» **Goal of the exercise**:
Rewrite the passage on drug resistance starting with "Researchers then took" and going on through "the other drugs.", putting "lab" wherever "laboratory" appears.

» **Text block**:
Researchers then took this success a step further. Using a method developed in their laboratory to rapidly and accurately forecast drug-resistant Bcr-Abl mutations, Deininger and colleagues established a resistance ‘profile’ for SGX393. Though SGX393 showed a handful of mutation weak spots, the T315I mutation was absent among thousands of samples surveyed in the laboratory. In contrast, T315I was frequently recovered when running the screen with any of the other drugs.
“Because the resistance profile of SGX393 nicely complemented those of the other drugs and none of the drugs individually controlled all of the mutations, we extended our study to look at using a combination of the drugs. Remarkably, we found that the combination of SGX393 with either Sprycel or Tasigna completely suppressed resistance,” said Christopher Eide, research technician. He is a co-author with fellow OHSU Cancer Institute researchers Thomas O’Hare, Ph.D., Jeffrey Tyner, Ph.D., Amie Corbin, and Matthew Wong.

» **Record excerpts**:

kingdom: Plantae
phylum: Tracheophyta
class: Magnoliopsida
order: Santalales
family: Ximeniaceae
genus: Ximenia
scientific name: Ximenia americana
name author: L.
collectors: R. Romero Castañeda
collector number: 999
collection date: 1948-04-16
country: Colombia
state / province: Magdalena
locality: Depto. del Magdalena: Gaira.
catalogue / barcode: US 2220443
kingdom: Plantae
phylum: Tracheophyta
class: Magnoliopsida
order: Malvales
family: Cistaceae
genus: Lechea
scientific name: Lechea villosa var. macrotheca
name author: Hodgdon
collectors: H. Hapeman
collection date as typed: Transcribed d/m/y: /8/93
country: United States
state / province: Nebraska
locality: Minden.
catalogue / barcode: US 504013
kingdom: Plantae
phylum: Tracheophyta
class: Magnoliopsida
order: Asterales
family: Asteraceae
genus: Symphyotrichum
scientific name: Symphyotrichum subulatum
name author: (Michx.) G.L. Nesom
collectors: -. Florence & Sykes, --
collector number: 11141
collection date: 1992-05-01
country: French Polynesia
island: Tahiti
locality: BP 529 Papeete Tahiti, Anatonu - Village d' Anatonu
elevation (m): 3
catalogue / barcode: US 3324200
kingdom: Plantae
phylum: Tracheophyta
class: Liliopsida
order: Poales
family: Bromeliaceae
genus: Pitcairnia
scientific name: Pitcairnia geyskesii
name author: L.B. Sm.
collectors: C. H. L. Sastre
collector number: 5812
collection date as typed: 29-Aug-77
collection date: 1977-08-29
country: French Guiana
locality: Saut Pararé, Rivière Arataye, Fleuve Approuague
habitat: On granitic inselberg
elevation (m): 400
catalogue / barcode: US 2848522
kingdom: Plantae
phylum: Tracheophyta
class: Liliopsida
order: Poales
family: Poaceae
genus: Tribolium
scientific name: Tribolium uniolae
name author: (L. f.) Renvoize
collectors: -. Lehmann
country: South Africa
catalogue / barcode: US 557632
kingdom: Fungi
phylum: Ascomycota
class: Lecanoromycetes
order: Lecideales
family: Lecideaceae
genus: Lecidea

» **Exercise solution**:
Researchers then took this success a step further. Using a method developed in their lab to rapidly and accurately forecast drug-resistant Bcr-Abl mutations, Deininger and colleagues established a resistance ‘profile’ for SGX393. Though SGX393 showed a handful of mutation weak spots, the T315I mutation was absent among thousands of samples surveyed in the lab. In contrast, T315I was frequently recovered when running the screen with any of the other drugs.